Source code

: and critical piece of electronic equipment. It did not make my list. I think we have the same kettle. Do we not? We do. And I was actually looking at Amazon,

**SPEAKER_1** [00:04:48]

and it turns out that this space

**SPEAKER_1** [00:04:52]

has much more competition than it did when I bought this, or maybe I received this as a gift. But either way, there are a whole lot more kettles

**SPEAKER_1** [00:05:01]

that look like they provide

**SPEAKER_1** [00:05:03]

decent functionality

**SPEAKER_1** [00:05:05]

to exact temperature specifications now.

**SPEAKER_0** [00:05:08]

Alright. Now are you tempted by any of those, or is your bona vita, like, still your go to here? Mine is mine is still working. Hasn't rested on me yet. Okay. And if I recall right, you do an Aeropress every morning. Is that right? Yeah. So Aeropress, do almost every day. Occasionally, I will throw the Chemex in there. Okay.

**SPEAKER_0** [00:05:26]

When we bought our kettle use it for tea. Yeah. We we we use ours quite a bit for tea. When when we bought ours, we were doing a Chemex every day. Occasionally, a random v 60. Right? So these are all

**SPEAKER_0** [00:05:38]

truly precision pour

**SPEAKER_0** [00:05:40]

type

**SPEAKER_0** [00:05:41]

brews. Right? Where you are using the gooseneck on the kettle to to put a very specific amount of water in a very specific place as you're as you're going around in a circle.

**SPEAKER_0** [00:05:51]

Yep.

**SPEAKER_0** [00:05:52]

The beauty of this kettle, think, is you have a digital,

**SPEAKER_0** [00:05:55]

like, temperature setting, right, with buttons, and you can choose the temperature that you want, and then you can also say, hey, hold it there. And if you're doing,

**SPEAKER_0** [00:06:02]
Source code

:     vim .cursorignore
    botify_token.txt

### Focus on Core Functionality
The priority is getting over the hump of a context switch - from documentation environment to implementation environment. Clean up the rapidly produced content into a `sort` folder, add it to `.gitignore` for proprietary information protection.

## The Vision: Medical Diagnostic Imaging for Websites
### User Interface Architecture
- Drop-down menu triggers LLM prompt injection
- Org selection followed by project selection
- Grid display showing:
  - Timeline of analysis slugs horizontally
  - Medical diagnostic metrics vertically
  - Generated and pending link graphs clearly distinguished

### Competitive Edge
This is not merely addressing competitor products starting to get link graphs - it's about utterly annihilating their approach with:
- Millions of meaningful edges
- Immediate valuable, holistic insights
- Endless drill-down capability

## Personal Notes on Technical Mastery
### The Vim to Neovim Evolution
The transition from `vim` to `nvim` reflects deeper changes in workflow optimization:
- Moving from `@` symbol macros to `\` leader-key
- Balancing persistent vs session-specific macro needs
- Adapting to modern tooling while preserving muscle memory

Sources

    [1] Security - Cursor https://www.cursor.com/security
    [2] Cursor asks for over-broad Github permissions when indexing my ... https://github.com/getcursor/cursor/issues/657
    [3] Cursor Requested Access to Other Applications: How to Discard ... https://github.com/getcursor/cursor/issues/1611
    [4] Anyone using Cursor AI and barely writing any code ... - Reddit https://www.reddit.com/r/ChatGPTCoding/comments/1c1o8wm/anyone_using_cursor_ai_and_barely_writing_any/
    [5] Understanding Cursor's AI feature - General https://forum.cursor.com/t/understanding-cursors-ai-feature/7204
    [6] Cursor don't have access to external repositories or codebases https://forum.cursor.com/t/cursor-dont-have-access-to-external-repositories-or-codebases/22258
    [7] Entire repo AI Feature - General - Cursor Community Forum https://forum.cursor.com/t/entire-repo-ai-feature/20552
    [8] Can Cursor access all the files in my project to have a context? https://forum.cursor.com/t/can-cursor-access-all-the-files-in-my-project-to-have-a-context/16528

====

To-do item — Reproduce the lines of the listing above unchanged, starting at the line containing "brews. Right? Where" and ending at the line containing "botify_token.txt", both lines included.

Output of the exercise —
brews. Right? Where you are using the gooseneck on the kettle to to put a very specific amount of water in a very specific place as you're as you're going around in a circle.

**SPEAKER_0** [00:05:51]

Yep.

**SPEAKER_0** [00:05:52]

The beauty of this kettle, think, is you have a digital,

**SPEAKER_0** [00:05:55]

like, temperature setting, right, with buttons, and you can choose the temperature that you want, and then you can also say, hey, hold it there. And if you're doing,

**SPEAKER_0** [00:06:02]
Source code

:     vim .cursorignore
    botify_token.txt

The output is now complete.